O Greenwich Village, em Nova Iorque, era o bairro onde homossexuais e pessoas trans se reuniam à noite e o bar Stonewall Inn, que pertencia à máfia, era conhecido por sua popularidade entre os mais pobres e marginalizados da comunidade gay, como drag queens, transgêneros, jovens homens efeminados, sem-teto e michês. Portanto, era comum que acontecessem batidas policiais de surpresa no local. Mas em 1969 as tensões entre LGBTs e a polícia culminaram em uma série de protestos que se repetiram por várias noites seguidas, ficando conhecidos como Stonewall Riots (ou “Rebelião de Stonewall”).

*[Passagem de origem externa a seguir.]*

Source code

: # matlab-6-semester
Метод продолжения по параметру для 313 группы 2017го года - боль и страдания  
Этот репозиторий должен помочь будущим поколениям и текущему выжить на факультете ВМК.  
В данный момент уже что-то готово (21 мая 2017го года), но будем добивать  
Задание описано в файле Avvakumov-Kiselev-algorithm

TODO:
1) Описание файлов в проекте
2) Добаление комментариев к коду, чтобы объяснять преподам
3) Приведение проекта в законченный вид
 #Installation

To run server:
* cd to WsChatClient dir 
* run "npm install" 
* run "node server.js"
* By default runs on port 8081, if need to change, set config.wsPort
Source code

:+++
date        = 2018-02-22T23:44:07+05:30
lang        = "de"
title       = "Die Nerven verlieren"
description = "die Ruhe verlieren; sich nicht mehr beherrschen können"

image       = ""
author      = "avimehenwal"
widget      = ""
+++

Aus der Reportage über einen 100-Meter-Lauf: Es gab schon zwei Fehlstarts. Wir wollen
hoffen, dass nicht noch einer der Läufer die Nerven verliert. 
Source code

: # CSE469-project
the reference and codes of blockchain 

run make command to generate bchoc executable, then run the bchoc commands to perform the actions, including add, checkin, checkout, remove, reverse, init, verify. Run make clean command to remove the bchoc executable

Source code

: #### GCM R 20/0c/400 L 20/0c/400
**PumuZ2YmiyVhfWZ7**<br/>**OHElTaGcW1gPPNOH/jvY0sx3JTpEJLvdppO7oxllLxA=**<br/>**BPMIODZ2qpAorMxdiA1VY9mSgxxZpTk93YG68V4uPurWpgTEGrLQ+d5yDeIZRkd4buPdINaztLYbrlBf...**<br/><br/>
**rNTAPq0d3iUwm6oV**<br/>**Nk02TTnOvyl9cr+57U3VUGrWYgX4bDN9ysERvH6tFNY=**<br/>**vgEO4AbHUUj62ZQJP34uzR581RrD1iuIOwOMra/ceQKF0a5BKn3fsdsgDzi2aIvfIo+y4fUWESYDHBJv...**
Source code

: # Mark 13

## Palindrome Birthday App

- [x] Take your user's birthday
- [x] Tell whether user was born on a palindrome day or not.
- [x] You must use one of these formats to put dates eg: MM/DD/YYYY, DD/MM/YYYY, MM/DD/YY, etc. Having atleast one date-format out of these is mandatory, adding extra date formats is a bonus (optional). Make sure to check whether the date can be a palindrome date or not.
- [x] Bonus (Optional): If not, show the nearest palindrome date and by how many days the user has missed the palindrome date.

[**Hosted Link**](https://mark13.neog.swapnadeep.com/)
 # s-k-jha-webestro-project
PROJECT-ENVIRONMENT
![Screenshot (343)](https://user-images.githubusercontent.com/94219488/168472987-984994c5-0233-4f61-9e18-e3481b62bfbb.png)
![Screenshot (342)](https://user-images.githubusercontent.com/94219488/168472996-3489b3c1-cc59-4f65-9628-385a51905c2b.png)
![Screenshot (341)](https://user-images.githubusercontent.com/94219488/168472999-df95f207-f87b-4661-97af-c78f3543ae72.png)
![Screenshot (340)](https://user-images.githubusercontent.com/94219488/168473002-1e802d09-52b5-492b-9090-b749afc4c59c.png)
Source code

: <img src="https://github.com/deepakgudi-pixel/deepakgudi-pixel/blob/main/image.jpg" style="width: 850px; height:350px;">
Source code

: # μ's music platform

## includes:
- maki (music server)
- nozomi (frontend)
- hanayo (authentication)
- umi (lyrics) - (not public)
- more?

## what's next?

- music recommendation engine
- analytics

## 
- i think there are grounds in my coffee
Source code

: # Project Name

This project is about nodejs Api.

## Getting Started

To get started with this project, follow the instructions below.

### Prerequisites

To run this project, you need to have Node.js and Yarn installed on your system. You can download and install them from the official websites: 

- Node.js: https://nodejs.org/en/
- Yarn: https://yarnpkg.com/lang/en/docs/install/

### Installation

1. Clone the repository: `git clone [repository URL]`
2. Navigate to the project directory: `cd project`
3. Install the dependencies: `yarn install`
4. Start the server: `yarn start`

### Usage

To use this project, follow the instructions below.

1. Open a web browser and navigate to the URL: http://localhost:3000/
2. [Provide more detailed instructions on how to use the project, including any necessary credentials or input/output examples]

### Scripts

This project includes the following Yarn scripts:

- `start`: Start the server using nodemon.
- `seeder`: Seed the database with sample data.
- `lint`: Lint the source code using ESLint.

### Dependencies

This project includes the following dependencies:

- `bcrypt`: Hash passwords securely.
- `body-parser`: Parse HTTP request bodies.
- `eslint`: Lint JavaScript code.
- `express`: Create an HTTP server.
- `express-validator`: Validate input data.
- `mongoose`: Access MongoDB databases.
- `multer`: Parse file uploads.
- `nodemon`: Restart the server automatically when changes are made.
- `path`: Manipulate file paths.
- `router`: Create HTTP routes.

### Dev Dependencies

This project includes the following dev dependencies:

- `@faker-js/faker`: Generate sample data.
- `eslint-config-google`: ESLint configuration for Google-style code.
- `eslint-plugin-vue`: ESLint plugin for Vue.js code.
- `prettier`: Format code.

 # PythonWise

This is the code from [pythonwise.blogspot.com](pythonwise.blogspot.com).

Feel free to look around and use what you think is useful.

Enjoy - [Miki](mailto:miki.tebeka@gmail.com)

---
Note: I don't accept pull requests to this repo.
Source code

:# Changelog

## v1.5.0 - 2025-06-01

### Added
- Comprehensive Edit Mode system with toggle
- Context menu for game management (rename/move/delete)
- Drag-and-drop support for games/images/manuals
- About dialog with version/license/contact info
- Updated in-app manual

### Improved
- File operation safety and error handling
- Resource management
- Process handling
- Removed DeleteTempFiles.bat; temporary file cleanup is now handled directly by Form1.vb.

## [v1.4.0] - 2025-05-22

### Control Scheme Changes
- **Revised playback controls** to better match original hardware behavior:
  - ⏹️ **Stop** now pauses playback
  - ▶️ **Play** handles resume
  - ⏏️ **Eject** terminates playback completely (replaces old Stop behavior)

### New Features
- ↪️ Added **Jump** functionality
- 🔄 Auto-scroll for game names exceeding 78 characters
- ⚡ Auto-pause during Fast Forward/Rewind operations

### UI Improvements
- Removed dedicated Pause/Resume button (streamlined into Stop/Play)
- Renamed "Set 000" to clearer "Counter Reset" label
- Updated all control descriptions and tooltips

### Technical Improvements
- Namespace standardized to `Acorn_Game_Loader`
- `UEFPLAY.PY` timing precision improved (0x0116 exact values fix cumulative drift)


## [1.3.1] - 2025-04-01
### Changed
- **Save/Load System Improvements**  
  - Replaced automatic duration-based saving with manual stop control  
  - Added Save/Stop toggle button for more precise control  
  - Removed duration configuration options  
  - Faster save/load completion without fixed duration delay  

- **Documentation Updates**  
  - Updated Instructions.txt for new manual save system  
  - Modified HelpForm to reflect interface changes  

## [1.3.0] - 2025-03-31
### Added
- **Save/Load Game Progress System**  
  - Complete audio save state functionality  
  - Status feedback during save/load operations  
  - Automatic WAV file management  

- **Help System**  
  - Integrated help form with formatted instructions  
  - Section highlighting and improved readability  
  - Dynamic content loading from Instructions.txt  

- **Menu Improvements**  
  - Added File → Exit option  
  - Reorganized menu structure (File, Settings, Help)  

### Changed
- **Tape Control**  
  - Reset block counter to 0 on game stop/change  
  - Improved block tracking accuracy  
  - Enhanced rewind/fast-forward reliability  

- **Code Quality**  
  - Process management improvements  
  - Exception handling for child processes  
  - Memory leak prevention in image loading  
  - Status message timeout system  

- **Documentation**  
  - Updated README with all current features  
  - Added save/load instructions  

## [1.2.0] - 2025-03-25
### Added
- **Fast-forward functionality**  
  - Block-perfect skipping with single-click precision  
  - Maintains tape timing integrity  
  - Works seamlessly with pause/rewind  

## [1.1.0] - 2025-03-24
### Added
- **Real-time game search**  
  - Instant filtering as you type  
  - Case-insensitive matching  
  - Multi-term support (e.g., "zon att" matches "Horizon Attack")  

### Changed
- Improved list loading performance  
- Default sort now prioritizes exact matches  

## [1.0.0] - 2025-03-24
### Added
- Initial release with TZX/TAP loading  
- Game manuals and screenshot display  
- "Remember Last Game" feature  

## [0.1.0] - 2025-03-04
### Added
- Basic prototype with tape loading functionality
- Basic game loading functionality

Drags, crossdressers, transgêneros e gays efeminados participaram ativamente dos levantes. Naquela época, a ideia de transgeneridade não era difundida, e a verdade é que mulheres trans eram confundidas com drag queens - diz a lenda, foram as drag queens as primeiras a resistirem fisicamente à força policial em Stonewall (em entrevista para o documentário Pay it no Mind: Marsha P. Johnson, o escritor David Carter revela que algumas testemunhas oculares lhe contaram ter visto Marsha gritar "Eu tenho meus direitos civis!" e jogar um copo no espelho, dentro do Stonewall Inn, e foi justamente esse o ato a deflagrar os protestos).
Contudo, essas pessoas são hoje, com frequência, deixadas à margem do movimento LGBT, por desafiarem um padrão de “respeitabilidade” estabelecido inclusive para homossexuais, que devem ser “discretos” e permanecer “no armário” socialmente.

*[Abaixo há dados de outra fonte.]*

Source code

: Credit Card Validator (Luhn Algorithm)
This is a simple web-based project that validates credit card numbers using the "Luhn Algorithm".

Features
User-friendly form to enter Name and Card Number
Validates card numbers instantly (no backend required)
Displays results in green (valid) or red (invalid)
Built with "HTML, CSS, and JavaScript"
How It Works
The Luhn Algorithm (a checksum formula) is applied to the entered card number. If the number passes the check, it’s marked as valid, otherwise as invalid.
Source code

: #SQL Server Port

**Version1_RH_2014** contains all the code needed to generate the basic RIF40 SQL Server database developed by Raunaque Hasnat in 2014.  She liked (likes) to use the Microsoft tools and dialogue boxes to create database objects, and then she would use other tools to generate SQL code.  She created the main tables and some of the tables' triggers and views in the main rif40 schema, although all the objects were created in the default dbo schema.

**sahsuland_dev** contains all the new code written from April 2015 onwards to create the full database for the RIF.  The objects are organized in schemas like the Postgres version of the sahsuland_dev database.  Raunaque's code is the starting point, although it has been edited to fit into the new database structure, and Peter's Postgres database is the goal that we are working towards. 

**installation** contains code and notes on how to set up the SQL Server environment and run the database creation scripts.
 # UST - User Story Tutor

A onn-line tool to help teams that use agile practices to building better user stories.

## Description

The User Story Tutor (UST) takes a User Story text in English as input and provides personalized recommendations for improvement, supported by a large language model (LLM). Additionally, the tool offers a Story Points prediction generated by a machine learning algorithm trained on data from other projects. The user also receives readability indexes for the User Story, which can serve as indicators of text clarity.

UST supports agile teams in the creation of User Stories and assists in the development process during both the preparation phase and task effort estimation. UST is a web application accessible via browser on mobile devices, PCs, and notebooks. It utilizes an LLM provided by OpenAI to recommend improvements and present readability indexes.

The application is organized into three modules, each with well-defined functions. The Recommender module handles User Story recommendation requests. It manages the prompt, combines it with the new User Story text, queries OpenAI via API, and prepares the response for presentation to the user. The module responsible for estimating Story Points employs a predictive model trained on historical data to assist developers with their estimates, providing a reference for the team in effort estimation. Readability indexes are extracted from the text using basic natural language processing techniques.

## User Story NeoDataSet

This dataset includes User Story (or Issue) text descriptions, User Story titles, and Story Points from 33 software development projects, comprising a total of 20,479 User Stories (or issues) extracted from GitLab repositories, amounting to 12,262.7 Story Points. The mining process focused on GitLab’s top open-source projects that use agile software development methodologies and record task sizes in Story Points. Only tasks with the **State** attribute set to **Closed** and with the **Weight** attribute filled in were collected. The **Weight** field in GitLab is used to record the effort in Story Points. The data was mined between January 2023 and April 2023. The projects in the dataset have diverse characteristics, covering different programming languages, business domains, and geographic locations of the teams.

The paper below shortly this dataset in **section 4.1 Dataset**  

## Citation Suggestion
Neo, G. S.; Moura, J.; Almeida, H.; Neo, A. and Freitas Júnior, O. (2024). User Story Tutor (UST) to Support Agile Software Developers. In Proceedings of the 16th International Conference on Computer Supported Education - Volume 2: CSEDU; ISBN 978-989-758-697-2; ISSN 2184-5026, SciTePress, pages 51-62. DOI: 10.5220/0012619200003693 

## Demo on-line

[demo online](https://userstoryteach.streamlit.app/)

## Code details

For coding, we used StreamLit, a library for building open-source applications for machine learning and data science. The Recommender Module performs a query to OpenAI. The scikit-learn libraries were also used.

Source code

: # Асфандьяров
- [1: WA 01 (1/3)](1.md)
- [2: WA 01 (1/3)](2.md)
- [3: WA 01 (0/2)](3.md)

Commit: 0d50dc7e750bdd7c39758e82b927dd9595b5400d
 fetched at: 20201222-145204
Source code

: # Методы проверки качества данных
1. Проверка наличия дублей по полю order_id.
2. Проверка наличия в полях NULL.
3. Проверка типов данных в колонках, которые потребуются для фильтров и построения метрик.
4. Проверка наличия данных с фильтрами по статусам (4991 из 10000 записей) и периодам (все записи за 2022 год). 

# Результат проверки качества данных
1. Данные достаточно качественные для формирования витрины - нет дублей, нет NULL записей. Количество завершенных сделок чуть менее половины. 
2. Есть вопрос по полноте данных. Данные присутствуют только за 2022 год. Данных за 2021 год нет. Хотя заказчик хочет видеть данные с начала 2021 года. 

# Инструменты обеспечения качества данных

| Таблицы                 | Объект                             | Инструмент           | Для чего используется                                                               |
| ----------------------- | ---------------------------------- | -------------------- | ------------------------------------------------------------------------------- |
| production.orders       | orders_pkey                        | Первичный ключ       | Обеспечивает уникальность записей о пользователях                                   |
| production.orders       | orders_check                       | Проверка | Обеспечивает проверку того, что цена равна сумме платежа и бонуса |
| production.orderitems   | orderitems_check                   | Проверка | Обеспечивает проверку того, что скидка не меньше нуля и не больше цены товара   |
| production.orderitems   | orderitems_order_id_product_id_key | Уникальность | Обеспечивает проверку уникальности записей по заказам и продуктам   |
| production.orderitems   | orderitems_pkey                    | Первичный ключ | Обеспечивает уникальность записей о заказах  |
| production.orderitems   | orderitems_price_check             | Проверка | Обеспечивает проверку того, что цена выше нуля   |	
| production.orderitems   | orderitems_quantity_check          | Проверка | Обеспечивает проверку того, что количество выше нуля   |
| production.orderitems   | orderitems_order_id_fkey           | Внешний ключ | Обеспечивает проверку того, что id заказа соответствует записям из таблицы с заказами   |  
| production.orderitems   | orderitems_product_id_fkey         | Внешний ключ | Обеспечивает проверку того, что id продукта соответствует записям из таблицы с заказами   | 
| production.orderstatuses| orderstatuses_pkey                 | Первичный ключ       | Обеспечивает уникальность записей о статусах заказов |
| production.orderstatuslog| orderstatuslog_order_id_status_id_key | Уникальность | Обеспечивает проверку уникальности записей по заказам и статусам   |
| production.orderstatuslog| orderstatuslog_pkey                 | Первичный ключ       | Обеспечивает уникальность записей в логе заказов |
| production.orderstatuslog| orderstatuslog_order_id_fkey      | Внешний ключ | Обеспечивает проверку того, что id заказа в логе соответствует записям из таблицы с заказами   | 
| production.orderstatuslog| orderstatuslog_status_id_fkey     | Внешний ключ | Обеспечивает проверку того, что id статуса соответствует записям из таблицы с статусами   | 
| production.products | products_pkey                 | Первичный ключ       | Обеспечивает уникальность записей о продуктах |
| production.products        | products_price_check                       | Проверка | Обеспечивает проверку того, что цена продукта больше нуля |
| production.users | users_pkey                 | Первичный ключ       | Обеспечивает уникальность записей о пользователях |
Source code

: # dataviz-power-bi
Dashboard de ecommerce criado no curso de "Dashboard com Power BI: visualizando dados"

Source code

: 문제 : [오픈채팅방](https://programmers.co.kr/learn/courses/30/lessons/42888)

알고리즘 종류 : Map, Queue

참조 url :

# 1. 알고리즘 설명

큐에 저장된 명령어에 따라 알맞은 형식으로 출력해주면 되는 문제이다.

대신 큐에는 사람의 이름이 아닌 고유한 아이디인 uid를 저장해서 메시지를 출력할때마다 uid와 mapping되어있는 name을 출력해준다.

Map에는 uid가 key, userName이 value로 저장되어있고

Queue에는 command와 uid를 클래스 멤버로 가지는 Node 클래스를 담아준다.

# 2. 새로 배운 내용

Ativistas importantes como Marsha P. Johnson e Sylvia Rivera, que se auto-proclamavam “transvestites” (palavra já obsoleta, usada para designar cross-dressers), usavam o termo “gay” para se referir à comunidade como um todo, de maneira inclusiva, uma vez que a luta de todos e todas, naquela época, focava-se no simples direito de existir e de ter controle sobre o próprio corpo.

Um ano após os motins, em 28 de junho de 1970, aconteceram as primeiras marchas do Orgulho Gay, nas cidades de Nova Iorque, Los Angeles, São Francisco e Chicago, em comemoração aos levantes. Posteriormente, as marchas foram organizadas em outras cidades e se espalharam pelo mundo, acontecendo preferencialmente em junho.

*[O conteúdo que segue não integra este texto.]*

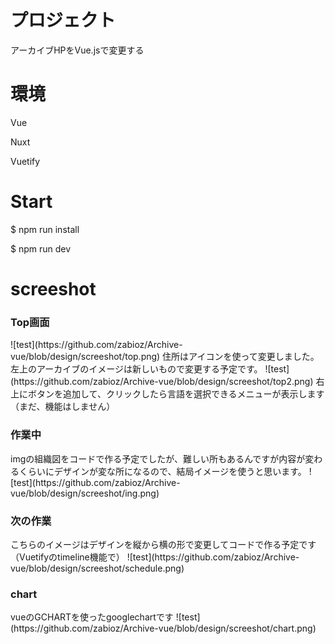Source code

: <h1>プロジェクト</h1>
<p>アーカイブHPをVue.jsで変更する</p>


<h1>環境</h1>

<p>Vue</p>
<p>Nuxt</p>
<p>Vuetify</p>

<h1>Start</h1>
$ npm run install

$ npm run dev

<h1>screeshot</h1>

<h3>Top画面</h3>
![test](https://github.com/zabioz/Archive-vue/blob/design/screeshot/top.png)
住所はアイコンを使って変更しました。
左上のアーカイブのイメージは新しいもので変更する予定です。
![test](https://github.com/zabioz/Archive-vue/blob/design/screeshot/top2.png)
右上にボタンを追加して、クリックしたら言語を選択できるメニューが表示します（まだ、機能はしません）

<h3>作業中</h3>
imgの組織図をコードで作る予定でしたが、難しい所もあるんですが内容が変わるくらいにデザインが変な所になるので、結局イメージを使うと思います。
![test](https://github.com/zabioz/Archive-vue/blob/design/screeshot/ing.png)

<h3>次の作業</h3>
こちらのイメージはデザインを縦から横の形で変更してコードで作る予定です（Vuetifyのtimeline機能で）
![test](https://github.com/zabioz/Archive-vue/blob/design/screeshot/schedule.png)


<h3>chart</h3>
vueのGCHARTを使ったgooglechartです
![test](https://github.com/zabioz/Archive-vue/blob/design/screeshot/chart.png)
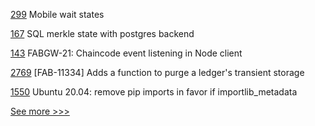 
[299](https://github.com/hyperledger/aries-agent-test-harness/pull/299) Mobile wait states

[167](https://github.com/hyperledger/transact/pull/167) SQL merkle state with postgres backend

[143](https://github.com/hyperledger/fabric-gateway/pull/143) FABGW-21: Chaincode event listening in Node client

[2769](https://github.com/hyperledger/fabric/pull/2769) [FAB-11334] Adds a function to purge a ledger's transient storage

[1550](https://github.com/hyperledger/indy-plenum/pull/1550) Ubuntu 20.04: remove pip imports in favor if importlib_metadata


[See more >>>](https://start-here.hyperledger.org/pull-requests)
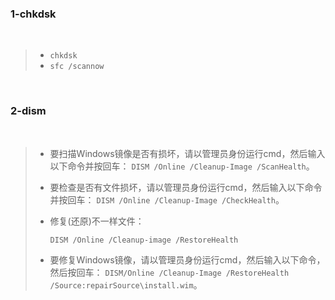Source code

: ### 1-chkdsk

&nbsp;

> * `chkdsk`
> * `sfc /scannow`

&nbsp;

### 2-dism

&nbsp;

> - 要扫描Windows镜像是否有损坏，请以管理员身份运行cmd，然后输入以下命令并按回车：
>   `DISM /Online /Cleanup-Image /ScanHealth`。
>
> - 要检查是否有文件损坏，请以管理员身份运行cmd，然后输入以下命令并按回车：
>   `DISM /Online /Cleanup-Image /CheckHealth`。
>
> - 修复(还原)不一样文件：
>
>   `DISM /Online /Cleanup-image /RestoreHealth`
>
> - 要修复Windows镜像，请以管理员身份运行cmd，然后输入以下命令，然后按回车：
> `DISM/Online /Cleanup-Image /RestoreHealth /Source:repairSource\install.wim`。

As paradas são um momento de celebração, uma comemoração daquele passo dado por pessoas excluídas da sociedade que eram espancadas e reprimidas por forças policiais simplesmente por estarem na rua. Se nos eventos de hoje as pessoas se beijam e expressam seu amor livremente, é porque foi preciso uma luta física para que isso pudesse acontecer.

No entanto, sempre que ocorrem as paradas sofremos também com o “fogo amigo”. Membros da comunidade LGBT que batem no peito para dizer que a parada não os representa, agarrando-se a argumentos moralistas e que expressam uma vergonha em relação ao movimento “gay” contemporâneo. Criticam a promiscuidade de participantes que vão à parada apenas para “fazer pegação”... Claro, em eventos e celebrações regados a música e álcool, é de se esperar que ocorram excessos. No caso das paradas não seria diferente.

Lembro-me do discurso de Clodovil Hernandez, ainda aplaudido por muitos, afirmando que não tinha orgulho de ser homossexual. Trata-se de um reforço da noção de que a homossexualidade é uma característica negativa do indivíduo; uma posição que sustenta a polarização que determina que ser heterossexual é bom e ser homossexual é ruim. Qualquer semelhança com o discurso dos grupos chamados homófilos, dos anos 1950, não é mera coincidência. Trata-se da ideia de “respeitar para ser respeitado”... um respeito aos outros que passa pela falta de respeito a si mesmo, na verdade, já que depende de uma internalização da vergonha que outros nos fazem sentir.


Não podemos nos esquecer, no entanto, que a demonstração de carinho em público é uma forma de protesto para nós, LGBTs, que ainda afrontamos o sistema com nossa simples existência, como é possível notar pelos discursos conservadores e fundamentalistas que andam se propagando. Não podemos nos dar ao luxo de reprimirmos uns aos outros dentro da comunidade, pois é isso que querem de nós os que são contra nós – a separação dos grupos, a desunião, as tensões.